The Tender Offer Statement and the
Solicitation/Recommendation Statement contain important information
that should be read carefully before any decision is made with
respect to the tender offer. Copies of the documents filed with the
SEC by Ironwood in connection with the offer may be obtained at no
charge on Ironwood’s internet website at
www.investor.ironwoodpharma.com. Copies of the documents filed with
the SEC by VectivBio in connection with the offer may be obtained
at no charge on VectivBio’s internet website at
https://ir.vectivbio.com/. In addition, all of those materials (and
any other documents filed with the SEC) are available at no charge
on the SEC’s website at www.sec.gov.
Cautionary Statement Regarding
Forward-Looking Statements
Certain statements in this press release may
constitute “forward-looking statements”. Forward-looking statements
may be typically identified by such words as “may,” “will,”
“could,” “should,” “expect,” “anticipate,” “plan,” “likely,”

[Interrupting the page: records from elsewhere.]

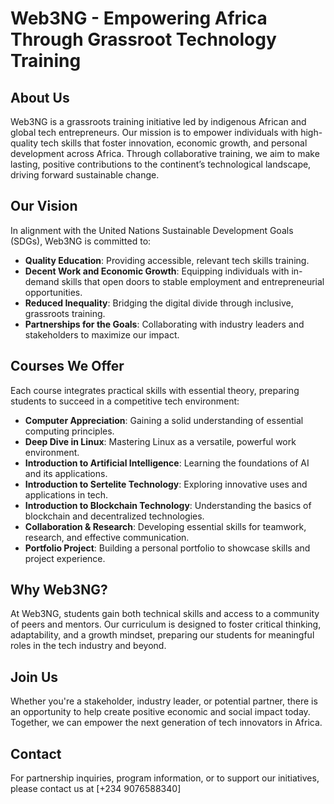 # Web3NG - Empowering Africa Through Grassroot Technology Training

## About Us
Web3NG is a grassroots training initiative led by indigenous African and global tech entrepreneurs. Our mission is to empower individuals with high-quality tech skills that foster innovation, economic growth, and personal development across Africa. Through collaborative training, we aim to make lasting, positive contributions to the continent’s technological landscape, driving forward sustainable change.

## Our Vision
In alignment with the United Nations Sustainable Development Goals (SDGs), Web3NG is committed to:
- **Quality Education**: Providing accessible, relevant tech skills training.
- **Decent Work and Economic Growth**: Equipping individuals with in-demand skills that open doors to stable employment and entrepreneurial opportunities.
- **Reduced Inequality**: Bridging the digital divide through inclusive, grassroots training.
- **Partnerships for the Goals**: Collaborating with industry leaders and stakeholders to maximize our impact.

## Courses We Offer
Each course integrates practical skills with essential theory, preparing students to succeed in a competitive tech environment:
- **Computer Appreciation**: Gaining a solid understanding of essential computing principles.
- **Deep Dive in Linux**: Mastering Linux as a versatile, powerful work environment.
- **Introduction to Artificial Intelligence**: Learning the foundations of AI and its applications.
- **Introduction to Sertelite Technology**: Exploring innovative uses and applications in tech.
- **Introduction to Blockchain Technology**: Understanding the basics of blockchain and decentralized technologies.
- **Collaboration & Research**: Developing essential skills for teamwork, research, and effective communication.
- **Portfolio Project**: Building a personal portfolio to showcase skills and project experience.

## Why Web3NG?
At Web3NG, students gain both technical skills and access to a community of peers and mentors. Our curriculum is designed to foster critical thinking, adaptability, and a growth mindset, preparing our students for meaningful roles in the tech industry and beyond.

## Join Us
Whether you're a stakeholder, industry leader, or potential partner, there is an opportunity to help create positive economic and social impact today. Together, we can empower the next generation of tech innovators in Africa.

## Contact
For partnership inquiries, program information, or to support our initiatives, please contact us at [+234 9076588340]
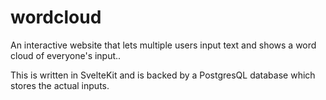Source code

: # wordcloud

An interactive website that lets multiple users input text and shows a word cloud of everyone's input..

This is written in SvelteKit and is backed by a PostgresQL database which stores the actual inputs.
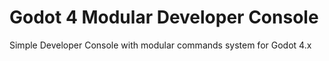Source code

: # Godot 4 Modular Developer Console
 Simple Developer Console with modular commands system for Godot 4.x
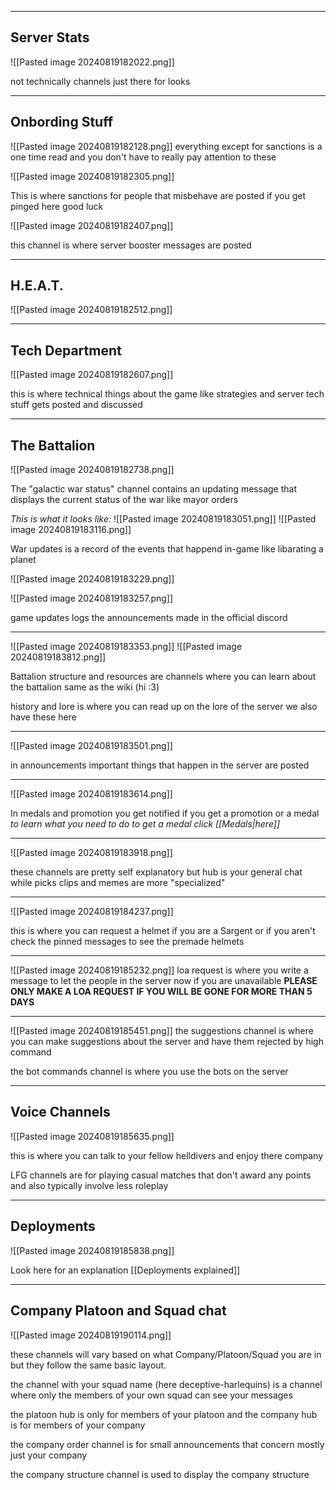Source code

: ***
## Server Stats

![[Pasted image 20240819182022.png]]

not technically channels just there for looks
***
## Onbording Stuff

![[Pasted image 20240819182128.png]]
everything except for sanctions is a one time read and you don't have to really pay attention to these 

![[Pasted image 20240819182305.png]]

This is where sanctions for people that misbehave are posted if you get pinged here good luck

![[Pasted image 20240819182407.png]]

this channel is where server booster messages are posted

***

## H.E.A.T.

![[Pasted image 20240819182512.png]]

***

## Tech Department

![[Pasted image 20240819182607.png]]

this is where technical things about the game like strategies and server tech stuff gets posted and discussed 

***
## The Battalion

![[Pasted image 20240819182738.png]]

The "galactic war status" channel contains an updating message that displays the current status of the war like mayor orders

*This is what it looks like:*
![[Pasted image 20240819183051.png]]
![[Pasted image 20240819183116.png]]

War updates is a record of the events that happend in-game like libarating a planet

![[Pasted image 20240819183229.png]]

![[Pasted image 20240819183257.png]]

game updates logs the announcements made in the official discord

***

![[Pasted image 20240819183353.png]]
![[Pasted image 20240819183812.png]]

Battalion structure and resources are channels where you can learn about the battalion same as the wiki (hi :3)

history and lore is where you can read up on the lore of the server we also have these here

***

![[Pasted image 20240819183501.png]]

in announcements important things that happen in the server are posted

***

![[Pasted image 20240819183614.png]]

In medals and promotion you get notified if you get a promotion or a medal 
*to learn what you need to do to get a medal click [[Medals|here]]*

***

![[Pasted image 20240819183918.png]]

these channels are pretty self explanatory but hub is your general chat while picks clips and memes are more "specialized"

***

![[Pasted image 20240819184237.png]]

this is where you can request a helmet if you are a Sargent or if you aren't check the pinned messages to see the premade helmets

***

![[Pasted image 20240819185232.png]]
loa request is where you write a message to let the people in the server now if you are unavailable **PLEASE ONLY MAKE A LOA REQUEST IF YOU WILL BE GONE FOR MORE THAN 5 DAYS**

***

![[Pasted image 20240819185451.png]]
the suggestions channel is where you can make suggestions about the server and have them rejected by high command

the bot commands channel is where you use the bots on the server

***

## Voice Channels

![[Pasted image 20240819185635.png]]

this is where you can talk to your fellow helldivers and enjoy there company

LFG channels are for playing casual matches that don't award any points and also typically involve less roleplay

***
## Deployments

![[Pasted image 20240819185838.png]]

Look here for an explanation [[Deployments explained]]

***

## Company Platoon and Squad chat

![[Pasted image 20240819190114.png]]

these channels will vary based on what Company/Platoon/Squad you are in but they follow the same basic layout. 

the channel with your squad name (here deceptive-harlequins) is a channel where only the members of your own squad can see your messages

the platoon hub is only for members of your platoon and the company hub is for members of your company

the company order channel is for small announcements that concern mostly just your company

the company structure channel is used to display the company structure
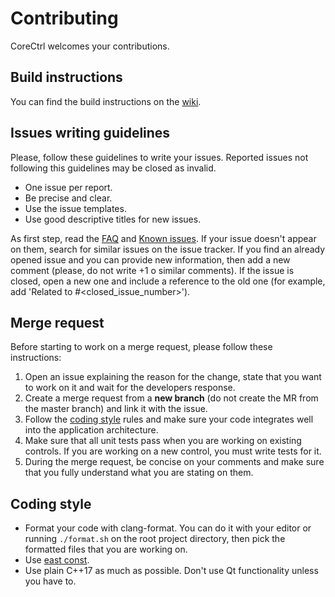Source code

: # Contributing
CoreCtrl welcomes your contributions.

## Build instructions
You can find the build instructions on the [wiki](https://gitlab.com/corectrl/corectrl/wikis/Installation).

## Issues writing guidelines
Please, follow these guidelines to write your issues. Reported issues not following this guidelines may be closed as invalid.

* One issue per report.
* Be precise and clear.
* Use the issue templates.
* Use good descriptive titles for new issues.

As first step, read the [FAQ](https://gitlab.com/corectrl/corectrl/wikis/FAQ) and [Known issues](https://gitlab.com/corectrl/corectrl/wikis/Known-issues). If your issue doesn't appear on them, search for similar issues on the issue tracker. If you find an already opened issue and you can provide new information, then add a new comment (please, do not write +1 o similar comments). If the issue is closed, open a new one and include a reference to the old one (for example, add 'Related to #<closed_issue_number>').

## Merge request
Before starting to work on a merge request, please follow these instructions:

1. Open an issue explaining the reason for the change, state that you want to work on it and wait for the developers response.
2. Create a merge request from a **new branch** (do not create the MR from the master branch) and link it with the issue.
3. Follow the [coding style](#coding-style) rules and make sure your code integrates well into the application architecture.
4. Make sure that all unit tests pass when you are working on existing controls. If you are working on a new control, you must write tests for it.
5. During the merge request, be concise on your comments and make sure that you fully understand what you are stating on them.

## Coding style
* Format your code with clang-format. You can do it with your editor or running `./format.sh` on the root project directory, then pick the formatted files that you are working on.
* Use [east const](https://mariusbancila.ro/blog/2018/11/23/join-the-east-const-revolution/).
* Use plain C++17 as much as possible. Don't use Qt functionality unless you have to.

“believe,” “estimate,” “project,” “intend,” and other similar
expressions. These forward-looking statements are subject to known
and unknown risks and uncertainties that could cause our actual
results to differ materially from the expectations expressed in the
forward-looking statements. Although Ironwood and VectivBio believe
that the expectations reflected in the forward-looking statements
are reasonable, any or all of such forward-looking statements may
prove to be incorrect. Consequently, no forward-looking statements
may be guaranteed and there can be no assurance that the actual
results or developments anticipated by such forward looking
statements will be realized or, even if substantially realized,
that they will have the expected consequences to, or effects on,
Ironwood, VectivBio or their respective businesses or
operations.
Factors which could cause actual results to
differ from those projected or contemplated in any such
forward-looking statements include, but are not limited to, the
following factors: (1) the risk that the conditions to the closing
of the transaction are not satisfied, including the risk that
Ironwood may not receive sufficient number of shares tendered from
VectivBio shareholders to complete the tender offer prior to the
outside date set forth in the definitive agreement and the receipt
of required regulatory approvals; (2) litigation relating to the
transaction; (3) uncertainties as to the timing of the consummation
of the transaction and the ability of each of VectivBio and
Ironwood to consummate the transaction; (4) risks that the proposed
transaction disrupts the current plans and operations of VectivBio
or Ironwood; (5) the ability of Ironwood and/or VectivBio to retain
and hire key personnel; (6) competitive responses to the proposed
transaction; (7) unexpected costs, charges or expenses resulting
from the transaction; (8) potential adverse reactions or changes to
business relationships resulting from the announcement or
completion of the transaction; (9) the prospects, including
clinical development, regulatory approvals, and commercial
potential of apraglutide; (10) Ironwood’s ability to achieve the
growth prospects and synergies expected from the transaction, as
well as delays, challenges and expenses associated with integrating
VectivBio with its existing businesses; and (11) legislative,
regulatory and economic developments. The foregoing review of
important factors that could cause actual events to differ from
expectations should not be construed as exhaustive and should be
read in conjunction with statements that are included herein and
elsewhere, including the risk factors included in VectivBio’s
Annual Report on Form 20-F for the year ended December 31, 2022,
the risk factors included in Ironwood’s Annual Report on Form 10-K
for the year ended December 31, 2022 and Ironwood’s other filings
with the SEC (which may be obtained for free at the SEC’s website
at http://www.sec.gov). VectivBio and Ironwood can give no
assurance that the conditions to the transaction will be satisfied.
Neither VectivBio nor Ironwood undertakes any intent or obligation
to publicly update or revise any of these forward-looking
statements, whether as a result of new information, future events
or otherwise, except as required by law.